Licensed practical nurses (LPNs) is often called, licensed vocational nurses (LVNs), care for people who are sick, injured, convalescent, or disabled under the direction of physicians and registered nurses.
Licensed practical nurses care for patients in many ways. Often, they provide basic bedside care. Many Licensed practical nurses measure and record patients’ vital signs such as height, weight, temperature, blood pressure, pulse, and respiration. They also prepare and give injections and enemas, monitor catheters, dress wounds, and give alcohol rubs and massages. To help keep patients comfortable, they assist with bathing, dressing, and personal hygiene, moving in bed, standing, and walking. They might also feed patients who need help eating. Experienced licensed vocational nurses may supervise nursing assistants and aides.
Licensed practical nurses care for the sick, injured, disabled or convalescent. They bring their caring, sympathetic natures to hospitals, home health care services, nursing care facilities, physicians’ offices and other health care providers and agencies.
Working under the direction of physicians and registered nurses (RNs), LPNs and LVNs attend to patients in a number of ways.
Salaries vary with experience and place of employment. Full-time licensed practical nurses earned a median annual salary of $33,970 per year in 2004, according to the Bureau of Labor Statistics. In most hospitals salary increases are given at regular intervals. Benefits include paid holidays and vacations, health insurance, and pension plans.

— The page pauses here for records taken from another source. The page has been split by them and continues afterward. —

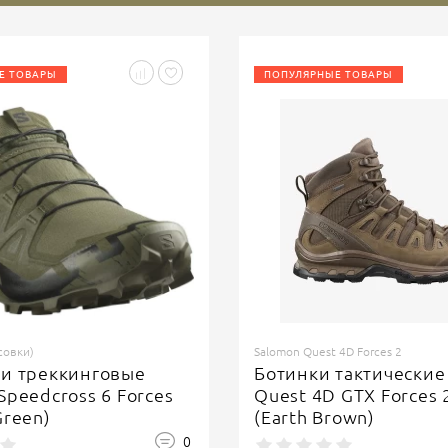
Е ТОВАРЫ
ПОПУЛЯРНЫЕ ТОВАРЫ
совки)
Salomon Quest 4D Forces 2
ки треккинговые
Ботинки тактические
Speedcross 6 Forces
Quest 4D GTX Forces 
Green)
(Earth Brown)
0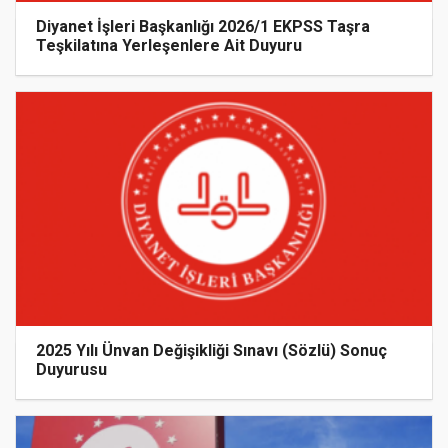
Diyanet İşleri Başkanlığı 2026/1 EKPSS Taşra
Teşkilatına Yerleşenlere Ait Duyuru
2025 Yılı Ünvan Değişikliği Sınavı (Sözlü) Sonuç
Duyurusu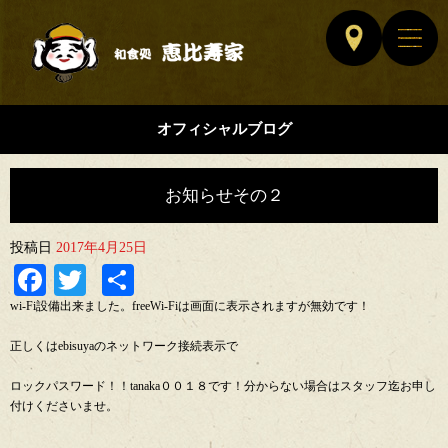
オフィシャルブログ
お知らせその２
投稿日
2017年4月25日
Facebook
Twitter
共
有
wi-Fi設備出来ました。freeWi-Fiは画面に表示されますが無効です！
正しくはebisuyaのネットワーク接続表示で
ロックパスワード！！tanaka００１８です！分からない場合はスタッフ迄お申し
付けくださいませ。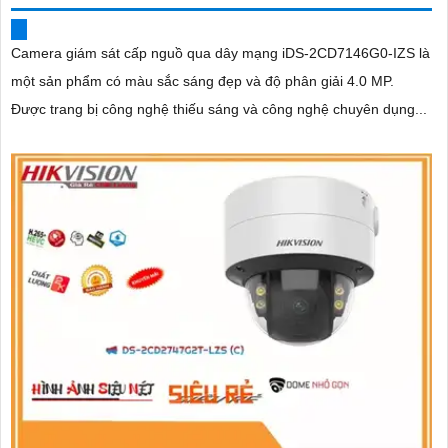
Camera giám sát cấp nguồ qua dây mạng iDS-2CD7146G0-IZS là
một sản phẩm có màu sắc sáng đẹp và độ phân giải 4.0 MP.
Được trang bị công nghệ thiếu sáng và công nghệ chuyên dụng...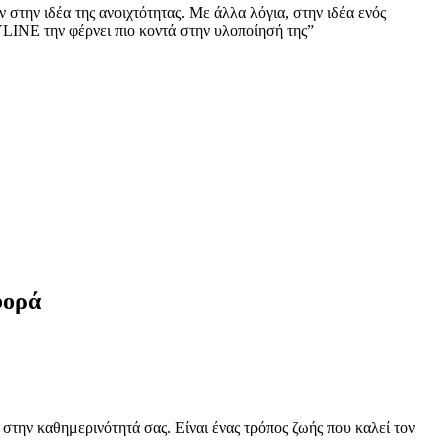
στην ιδέα της ανοιχτότητας. Με άλλα λόγια, στην ιδέα ενός
LINE την φέρνει πιο κοντά στην υλοποίησή της”
φορά
ην καθημερινότητά σας. Είναι ένας τρόπος ζωής που καλεί τον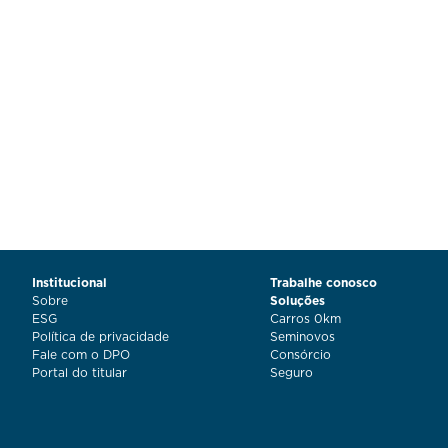
Institucional
Trabalhe conosco
Sobre
Soluções
ESG
Carros 0km
Política de privacidade
Seminovos
Fale com o DPO
Consórcio
Portal do titular
Seguro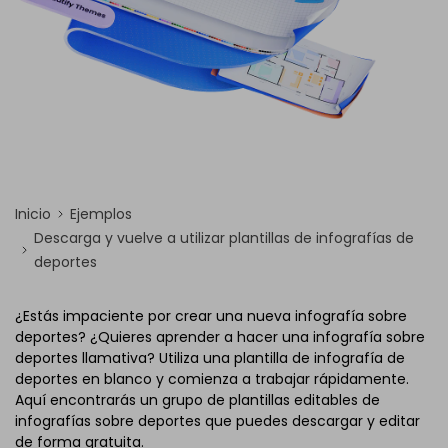
Inicio
Ejemplos
Descarga y vuelve a utilizar plantillas de infografías de
deportes
¿Estás impaciente por crear una nueva infografía sobre
deportes? ¿Quieres aprender a hacer una infografía sobre
deportes llamativa? Utiliza una plantilla de infografía de
deportes en blanco y comienza a trabajar rápidamente.
Aquí encontrarás un grupo de plantillas editables de
infografías sobre deportes que puedes descargar y editar
de forma gratuita.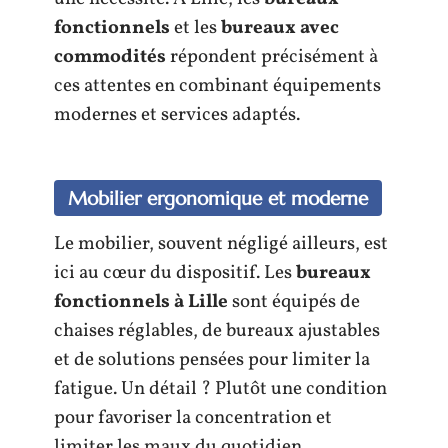
fonctionnels
et les
bureaux avec
commodités
répondent précisément à
ces attentes en combinant équipements
modernes et services adaptés.
Mobilier ergonomique et moderne
Le mobilier, souvent négligé ailleurs, est
ici au cœur du dispositif. Les
bureaux
fonctionnels à Lille
sont équipés de
chaises réglables, de bureaux ajustables
et de solutions pensées pour limiter la
fatigue. Un détail ? Plutôt une condition
pour favoriser la concentration et
limiter les maux du quotidien.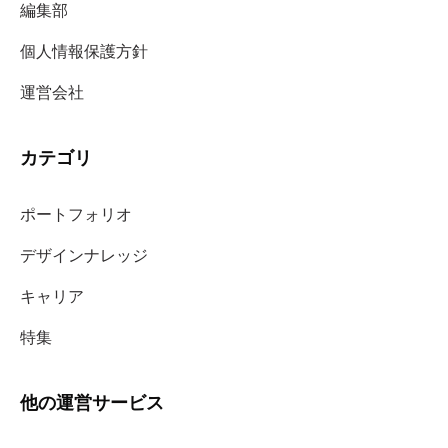
編集部
個人情報保護方針
運営会社
カテゴリ
ポートフォリオ
デザインナレッジ
キャリア
特集
他の運営サービス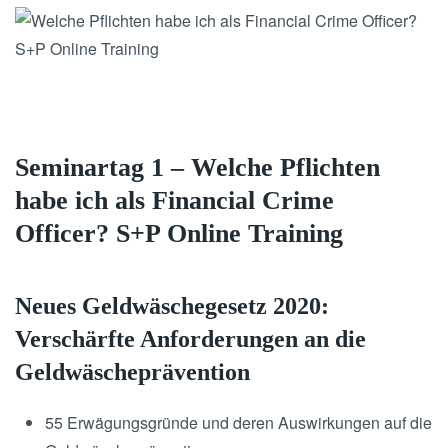
Seminartag 1 – Welche Pflichten
habe ich als Financial Crime
Officer? S+P Online Training
Neues Geldwäschegesetz 2020:
Verschärfte Anforderungen an die
Geldwäscheprävention
55 Erwägungsgründe und deren Auswirkungen auf die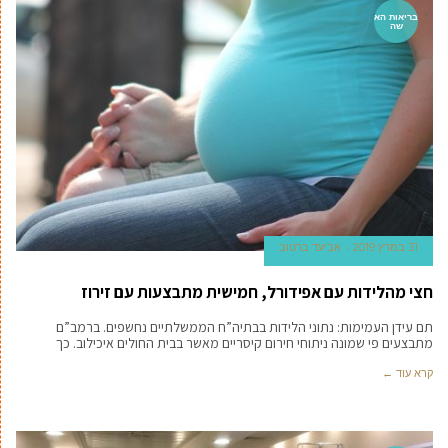
בריאות הא
שה
31 במרץ 2019
אביעד ברטוב
חצי מהלידות עם אפידורל, חמישית מתבצעות עם זירוז
תם עידן העמימות: נתוני הלידות בבתיה”ח הממשלתיים נחשפים. ברמב”ם
מתבצעים פי שמונה ניתוחי חירום קיסריים מאשר בבית החולים איכילוב. כך
קרא עוד ←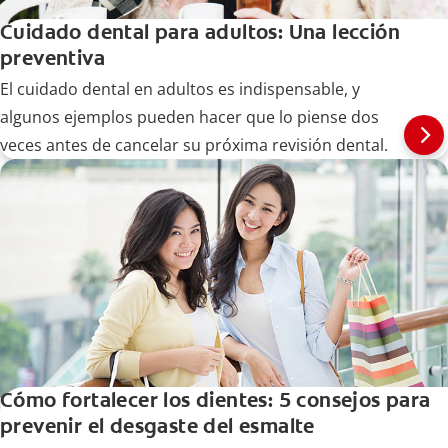
Cuidado dental para adultos: Una lección
preventiva
El cuidado dental en adultos es indispensable, y
algunos ejemplos pueden hacer que lo piense dos
veces antes de cancelar su próxima revisión dental.
Cómo fortalecer los dientes: 5 consejos para
prevenir el desgaste del esmalte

| Employment services | $44,690 |
| Nursing care facilities | 40,580 |
| Home health care services | 39,510 |
| General medical and surgical hospitals | 38,080 |
| Offices of physicians | 35,020 |
Licensed practical nurses can usually choose where they work, from hospitals to private homes. LPNs must keep an even temper, especially when caring for difficult and unhappy patients. They must stand for long periods and often have to help patients move in bed, stand, walk, or dress. Licensed practical nurses always work under the direction of registered nurses or doctors.
Practical nurses generally work forty hours per week. Sometimes they work at night and on weekends, earning premium pay for these shifts. Jobs in private homes often involve longer hours. Each case places different demands on the practical nurse’s time.